Over the past few years I’ve had an uncomfortable sense that someone, or something, has been tinkering with my brain, remapping the neural circuitry, reprogramming the memory. My mind isn’t going—so far as I can tell—but it’s changing. I’m not thinking the way I used to think. I can feel it most strongly when I’m reading. Immersing myself in a book or a lengthy article used to be easy. My mind would get caught up in the narrative or the turns of the argument, and I’d spend hours strolling through long stretches of prose. That’s rarely the case anymore. Now my concentration often starts to drift after two or three pages. I get fidgety, lose the thread, begin looking for something else to do. I feel as if I’m always dragging my wayward brain back to the text. The deep reading that used to come naturally has become a struggle.

I think I know what’s going on. For more than a decade now, I’ve been spending a lot of time online, searching and surfing and sometimes adding to the great databases of the Internet. The Web has been a godsend to me as a writer. Research that once required days in the stacks or periodical rooms of libraries can now be done in minutes. A few Google searches, some quick clicks on hyperlinks, and I’ve got the telltale fact or pithy quote I was after. Even when I’m not working, I’m as likely as not to be foraging in the Web’s info-thickets—reading and writing e-mails, scanning headlines and blog posts, watching videos and listening to podcasts, or just tripping from link to link to link. (Unlike footnotes, to which they’re sometimes likened, hyperlinks don’t merely point to related works; they propel you toward them.)


I’m not the only one. When I mention my troubles with reading to friends and acquaintances—literary types, most of them—many say they’re having similar experiences. The more they use the Web, the more they have to fight to stay focused on long pieces of writing. Some of the bloggers I follow have also begun mentioning the phenomenon. Scott Karp, who writes a blog about online media, recently confessed that he has stopped reading books altogether. “I was a lit major in college, and used to be [a] voracious book reader,” he wrote. “What happened?” He speculates on the answer: “What if I do all my reading on the web not so much because the way I read has changed, i.e. I’m just seeking convenience, but because the way I THINK has changed?”

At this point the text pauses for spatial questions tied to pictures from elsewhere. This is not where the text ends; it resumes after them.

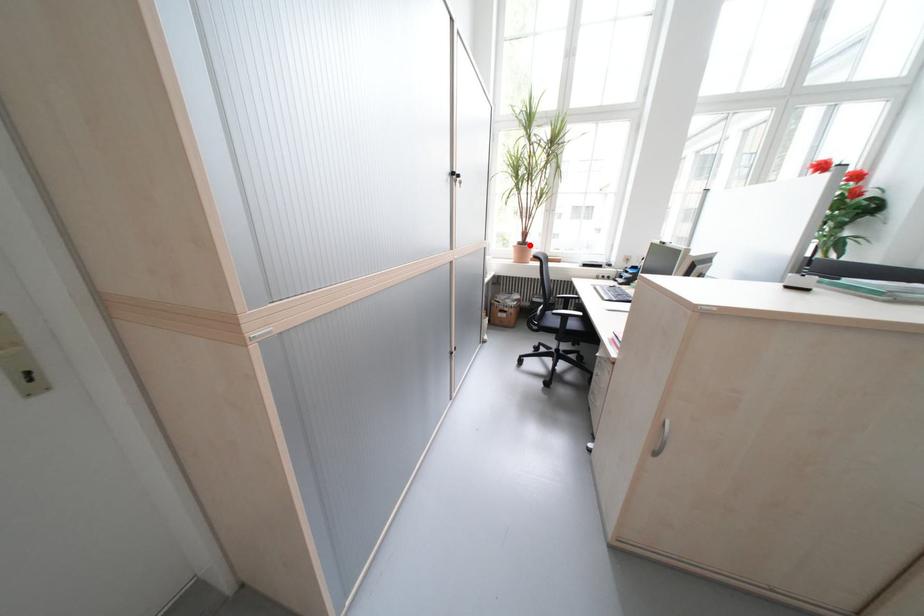
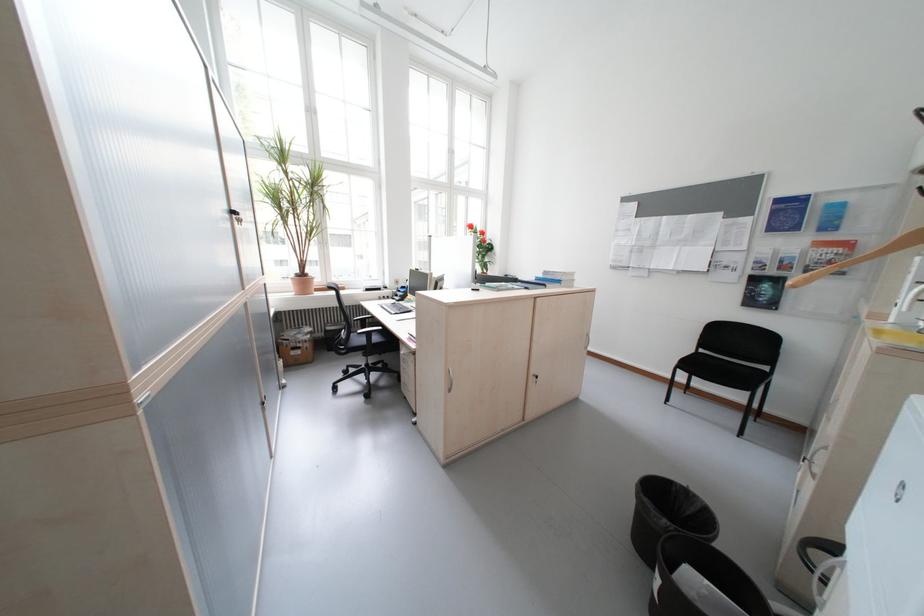
In the second image, find the point that corresponds to the highlighted location in the first image.

(308, 277)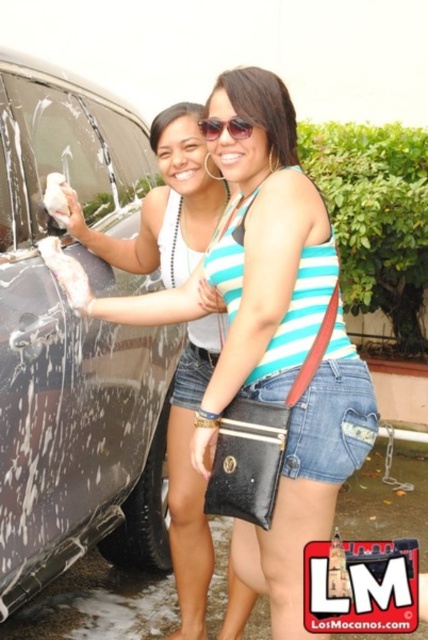
Question: Which object appears farthest from the camera in this image?

Choices:
 (A) shiny metallic car at left
 (B) sunglasses at upper center

Answer: (B)

Question: Is the position of blue striped tank top at center more distant than that of sunglasses at upper center?

Choices:
 (A) yes
 (B) no

Answer: (B)

Question: Is shiny metallic car at left positioned before sunglasses at upper center?

Choices:
 (A) no
 (B) yes

Answer: (B)

Question: Is blue striped tank top at center further to the viewer compared to sunglasses at upper center?

Choices:
 (A) no
 (B) yes

Answer: (A)

Question: Estimate the real-world distances between objects in this image. Which object is closer to the shiny metallic car at left?

Choices:
 (A) blue striped tank top at center
 (B) sunglasses at upper center

Answer: (A)

Question: Among these points, which one is farthest from the camera?

Choices:
 (A) 143,477
 (B) 223,125
 (C) 329,483

Answer: (A)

Sergey Brin and Larry Page, the gifted young men who founded Google while pursuing doctoral degrees in computer science at Stanford, speak frequently of their desire to turn their search engine into an artificial intelligence, a HAL-like machine that might be connected directly to our brains. “The ultimate search engine is something as smart as people—or smarter,” Page said in a speech a few years back. “For us, working on search is a way to work on artificial intelligence.” In a 2004 interview with Newsweek, Brin said, “Certainly if you had all the world’s information directly attached to your brain, or an artificial brain that was smarter than your brain, you’d be better off.” Last year, Page told a convention of scientists that Google is “really trying to build artificial intelligence and to do it on a large scale.”

Like I said, it's certainly worth reading the whole article. It touches on several things I have personally experienced.

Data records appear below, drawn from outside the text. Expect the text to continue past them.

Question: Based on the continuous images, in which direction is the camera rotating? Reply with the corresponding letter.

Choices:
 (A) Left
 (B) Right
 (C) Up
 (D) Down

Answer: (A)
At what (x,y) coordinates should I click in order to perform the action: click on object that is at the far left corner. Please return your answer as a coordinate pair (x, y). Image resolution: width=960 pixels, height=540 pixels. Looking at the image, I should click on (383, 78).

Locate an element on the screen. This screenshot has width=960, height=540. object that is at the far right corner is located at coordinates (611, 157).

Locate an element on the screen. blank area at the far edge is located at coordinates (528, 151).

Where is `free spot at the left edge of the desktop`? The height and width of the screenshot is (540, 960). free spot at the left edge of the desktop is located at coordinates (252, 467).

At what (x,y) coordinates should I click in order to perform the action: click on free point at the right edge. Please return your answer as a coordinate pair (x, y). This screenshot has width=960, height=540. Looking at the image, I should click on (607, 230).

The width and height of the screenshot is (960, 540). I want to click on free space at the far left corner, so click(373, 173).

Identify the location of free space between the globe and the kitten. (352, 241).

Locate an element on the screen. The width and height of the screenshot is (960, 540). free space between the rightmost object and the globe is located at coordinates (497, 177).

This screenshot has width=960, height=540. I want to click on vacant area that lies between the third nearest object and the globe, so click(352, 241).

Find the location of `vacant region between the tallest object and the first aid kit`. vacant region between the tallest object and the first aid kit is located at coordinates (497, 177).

I know that even though I do feel I read much, much more now (mostly on the web though), it's often more trivial things, or just blurbs rather than focusing on the whole of the article. And I also will gravitate towards things that are more entertaining than necessarily intellectual. It sort of worried me that I recognized just about every internet celebrity in the latest Weezer video for "Pork and Beans" (yes, those are the real internet personae in the video).

See, I had to slip in that little bit o' entertainment, either to keep your (or more likely my own) attention.

See if you agree with me or not.

Oh well, off to read some more Don Quixote.


1 comment:

Ronny said...

I'd be interested in seeing a study that tracked prescriptions of methylphenidate with the average time the patient spent watching television or surfing the Internet.